> **Task brief**
Please quote the rows word for word, starting at the line that contains "phylum: Tracheophyta" and ending with the last row. Leave the pictures out.

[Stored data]
::::::::::

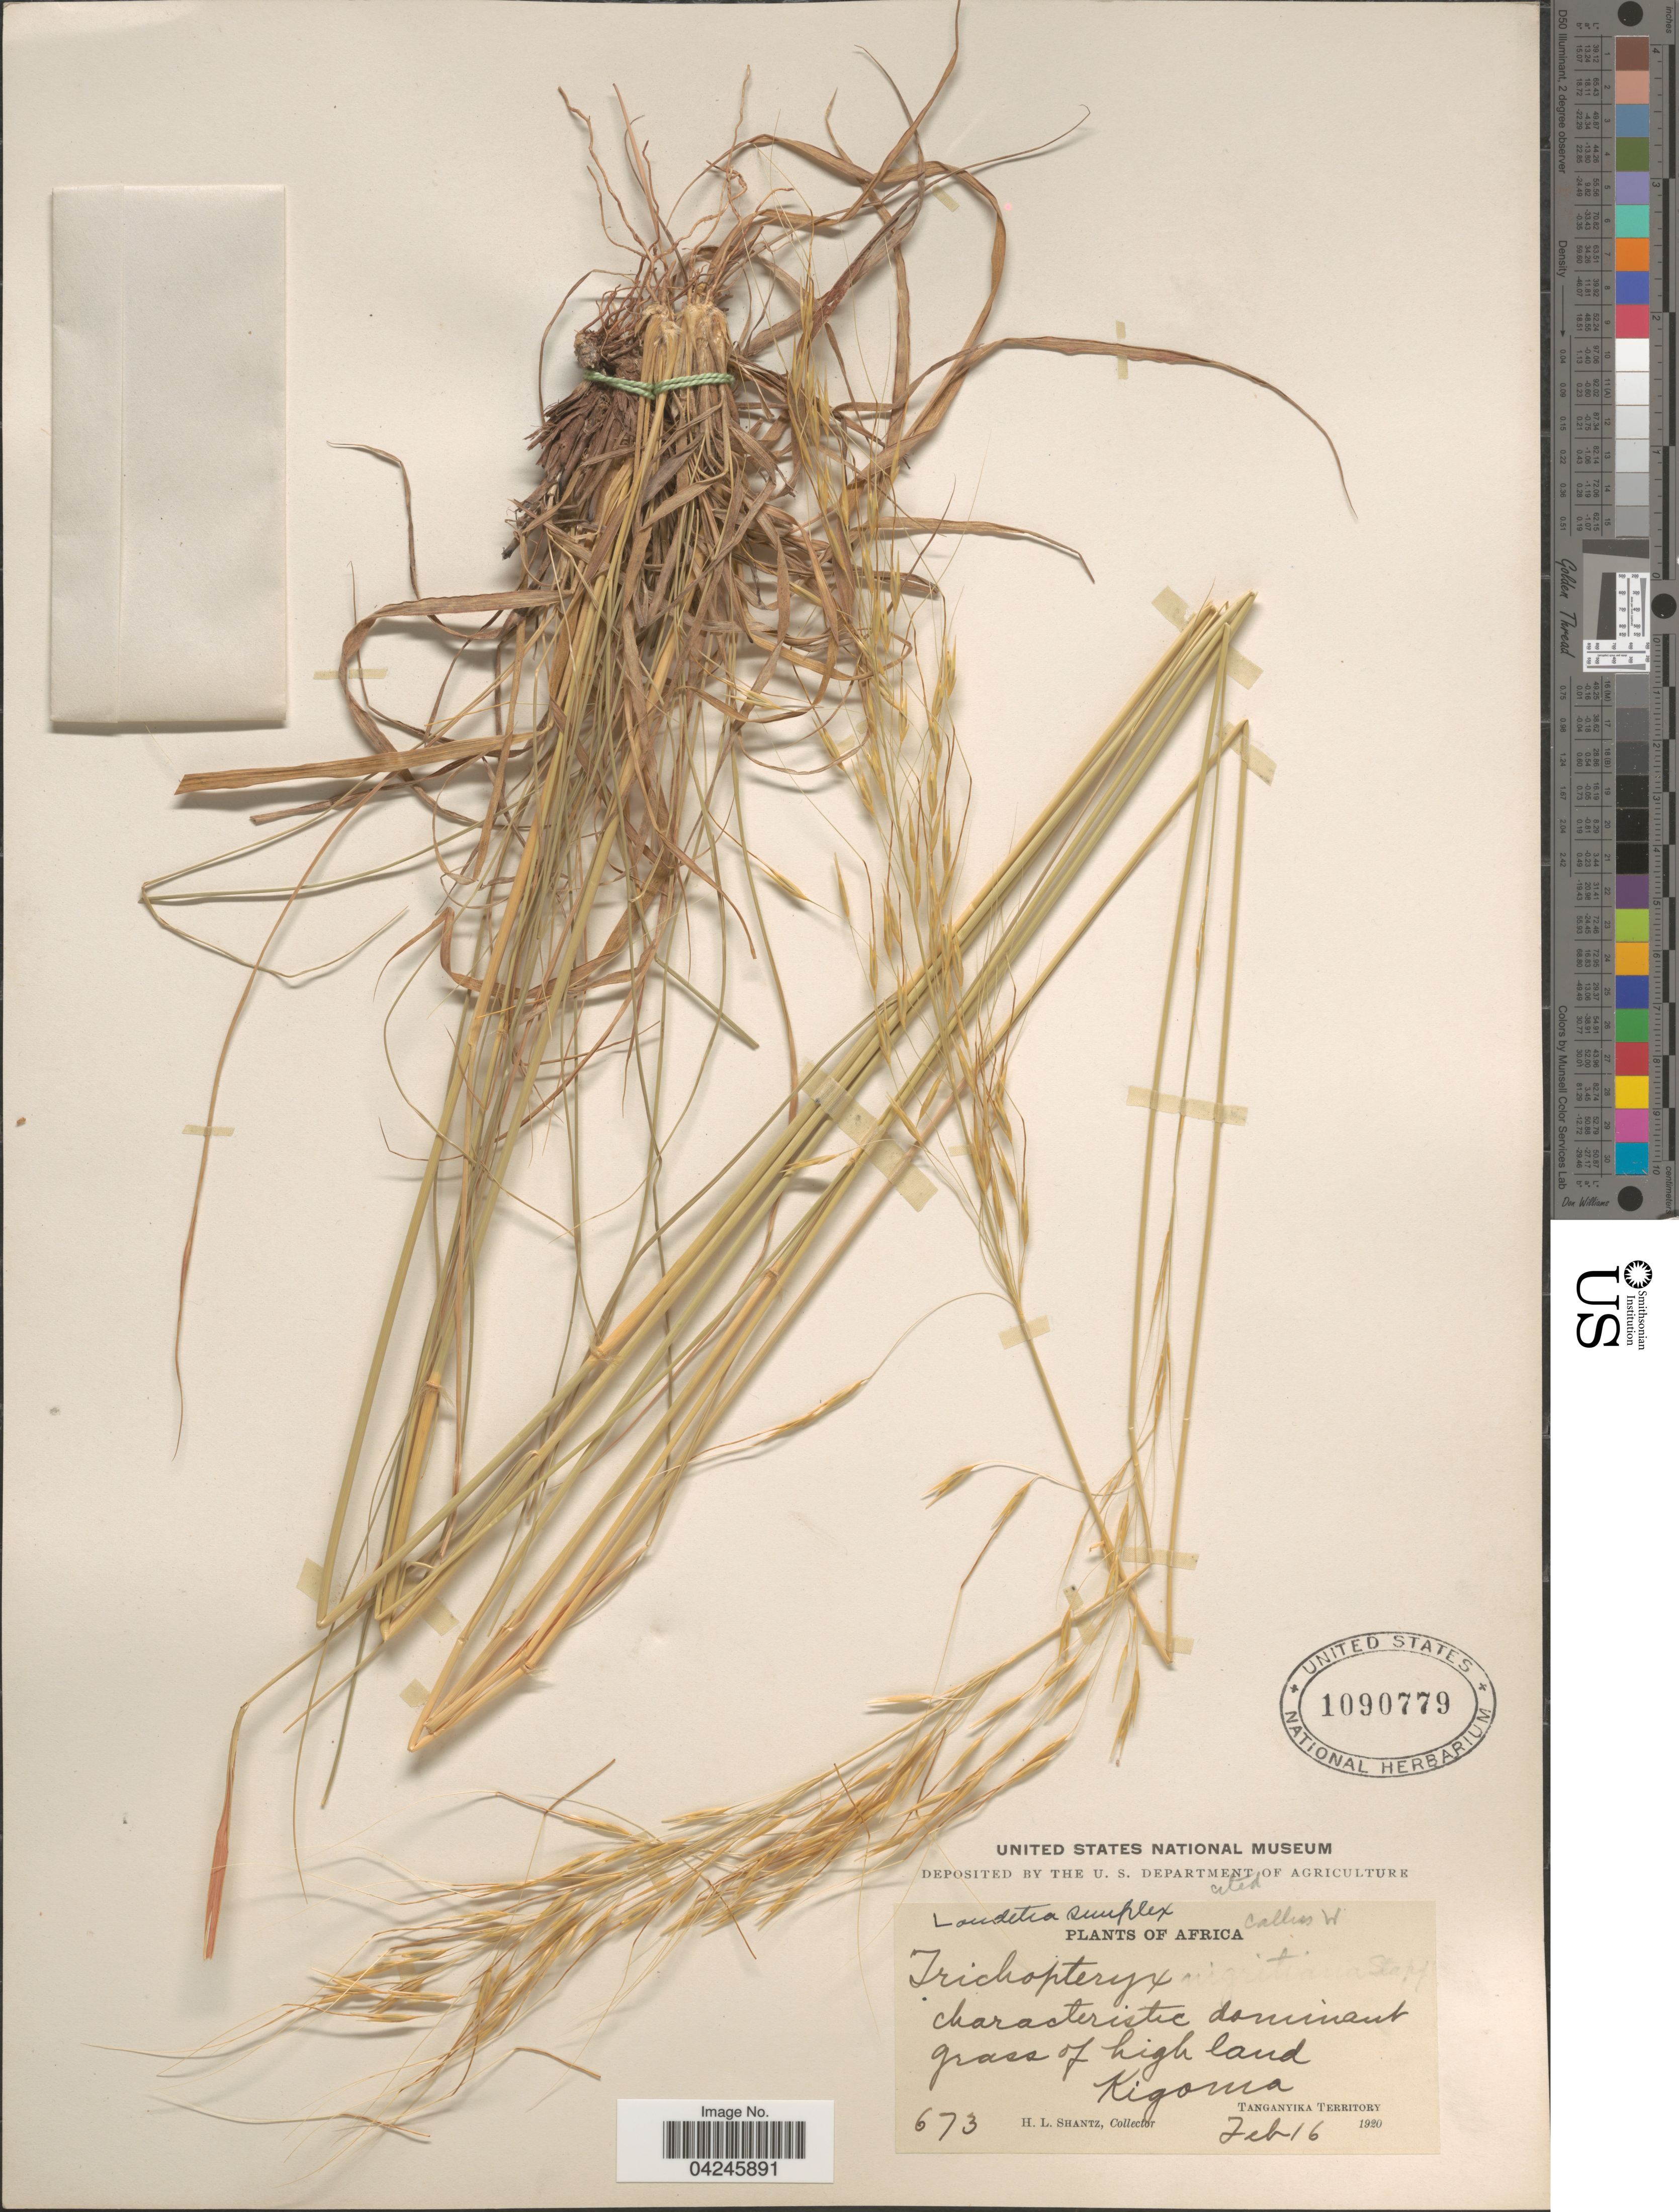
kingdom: Plantae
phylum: Tracheophyta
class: Liliopsida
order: Poales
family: Poaceae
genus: Loudetia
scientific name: Loudetia simplex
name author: (Nees) C.E. Hubb.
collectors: H. Shantz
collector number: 673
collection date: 1920-02-16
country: Tanzania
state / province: Kigoma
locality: Tanganyika Territory.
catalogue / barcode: US 1090779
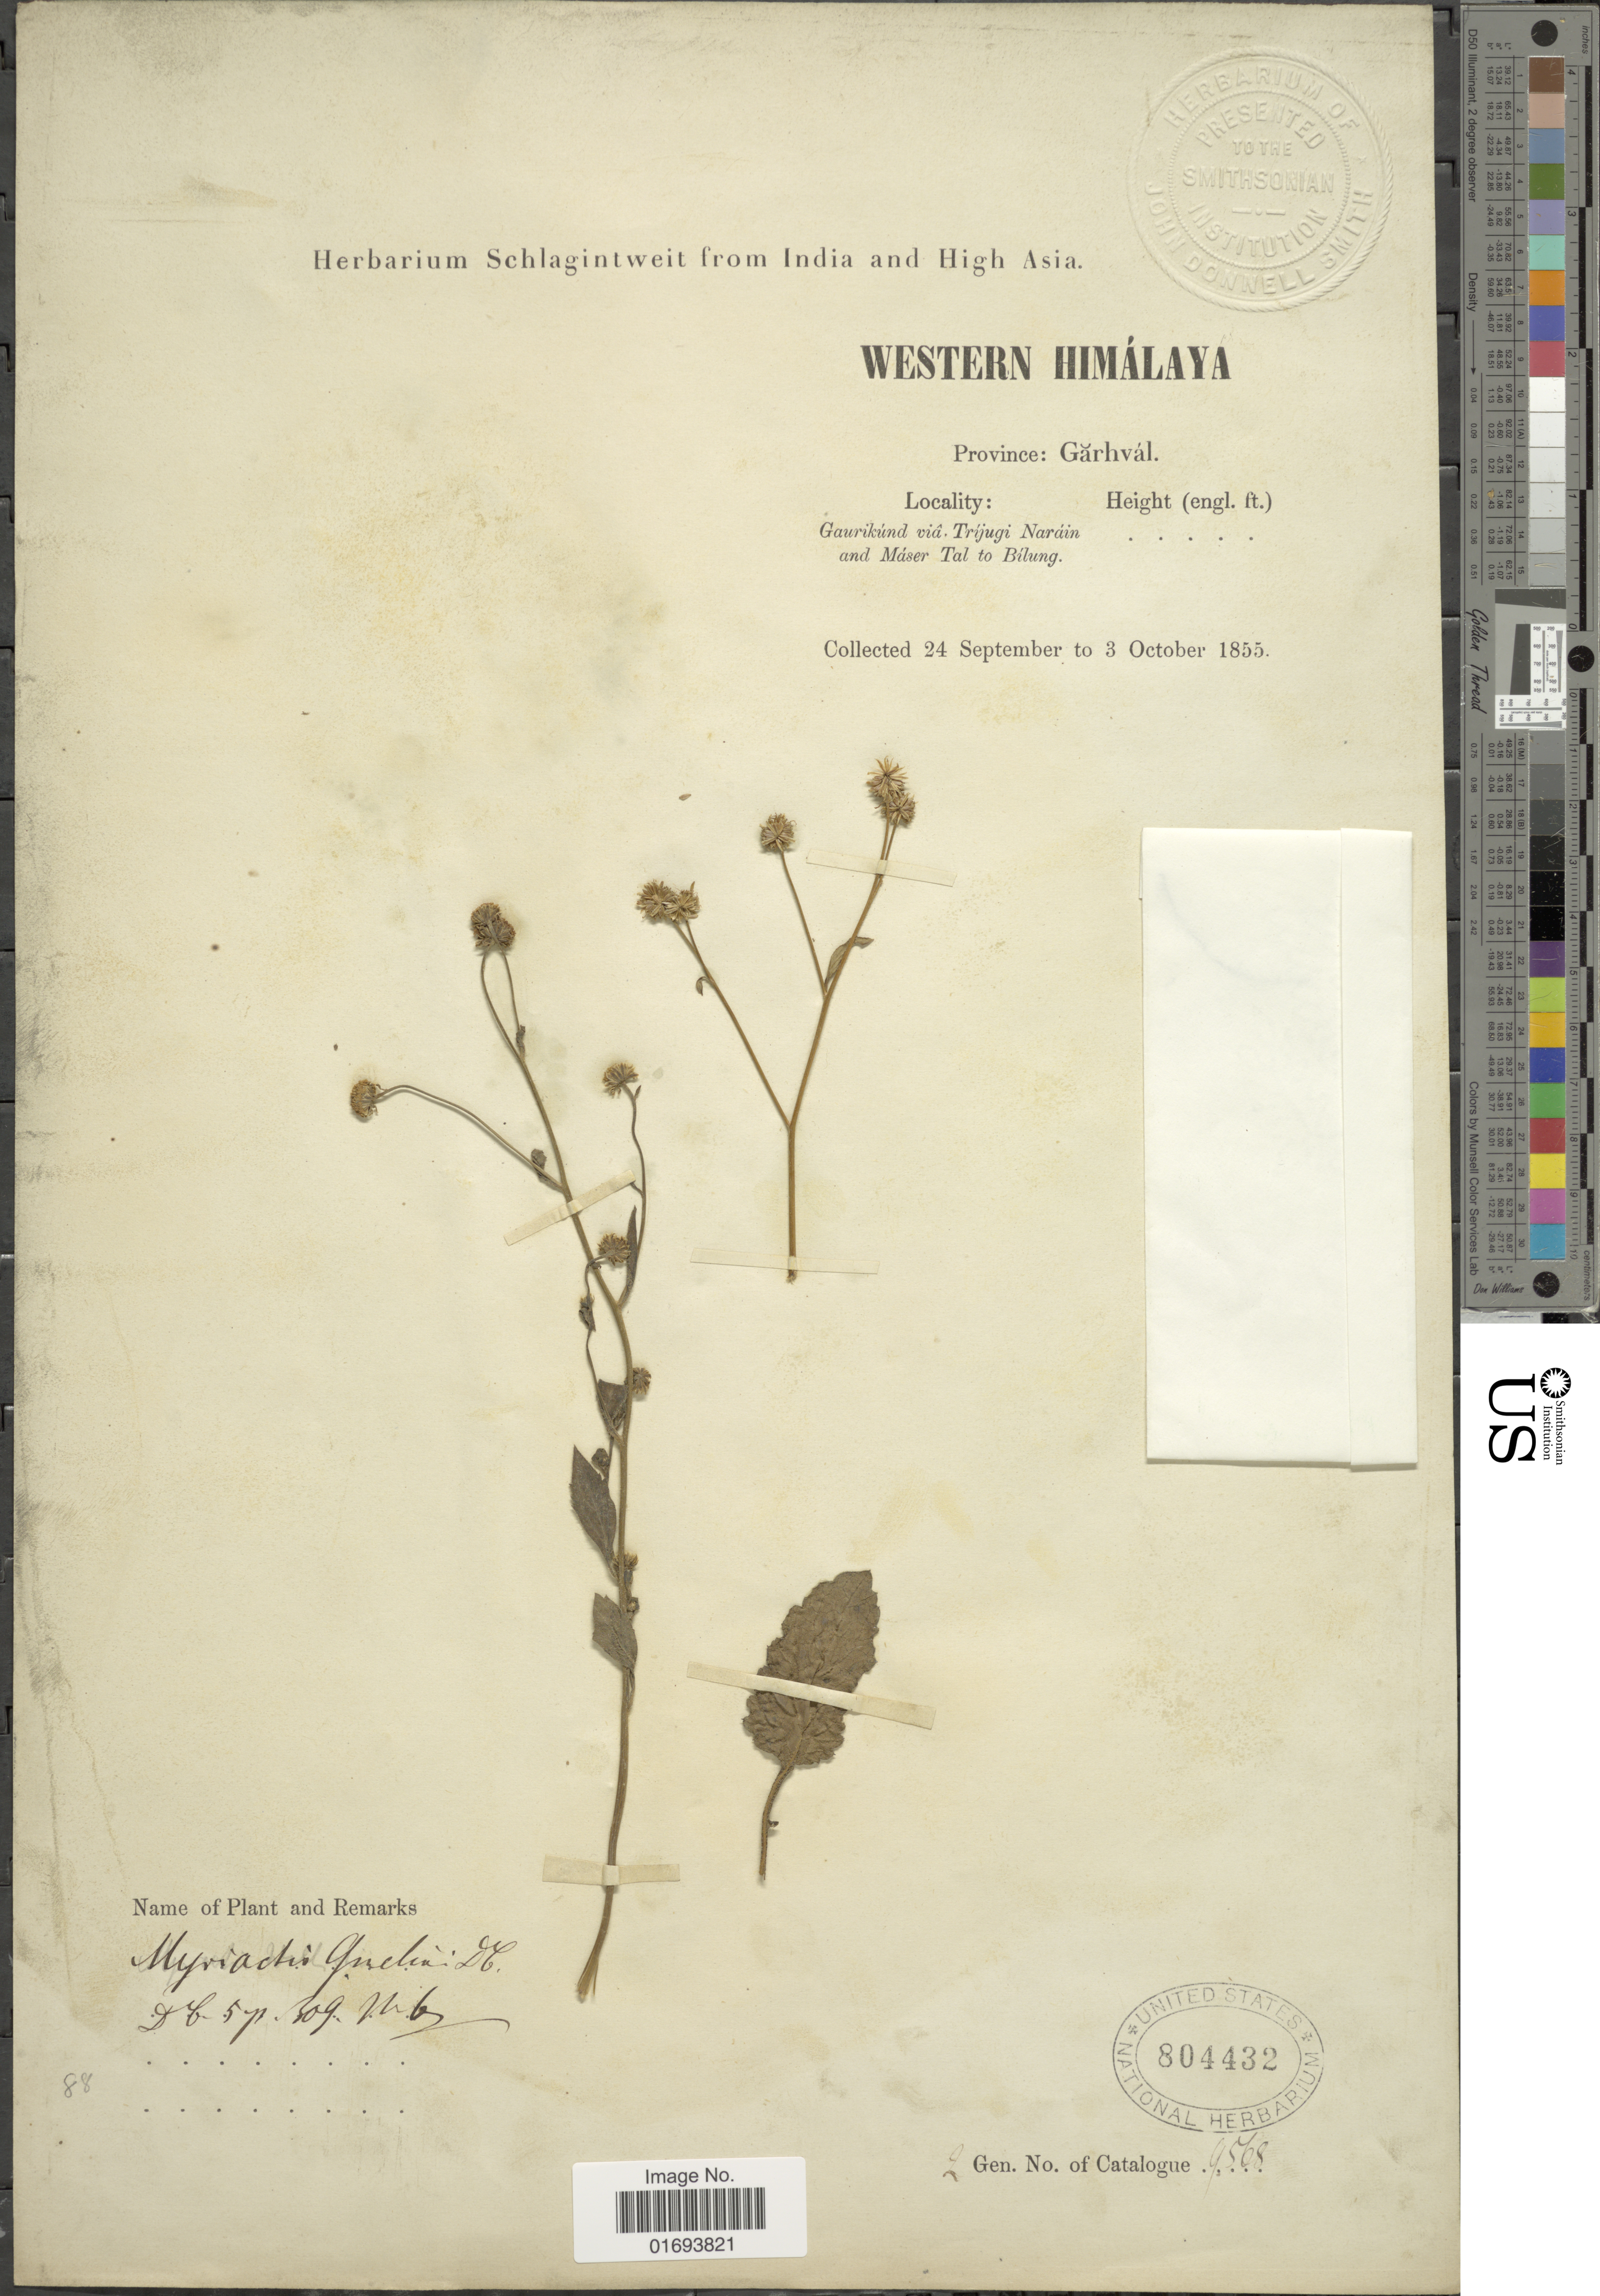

::::::::::

> **Completed exercise**
phylum: Tracheophyta
class: Liliopsida
order: Poales
family: Poaceae
genus: Loudetia
scientific name: Loudetia simplex
name author: (Nees) C.E. Hubb.
collectors: H. Shantz
collector number: 673
collection date: 1920-02-16
country: Tanzania
state / province: Kigoma
locality: Tanganyika Territory.
catalogue / barcode: US 1090779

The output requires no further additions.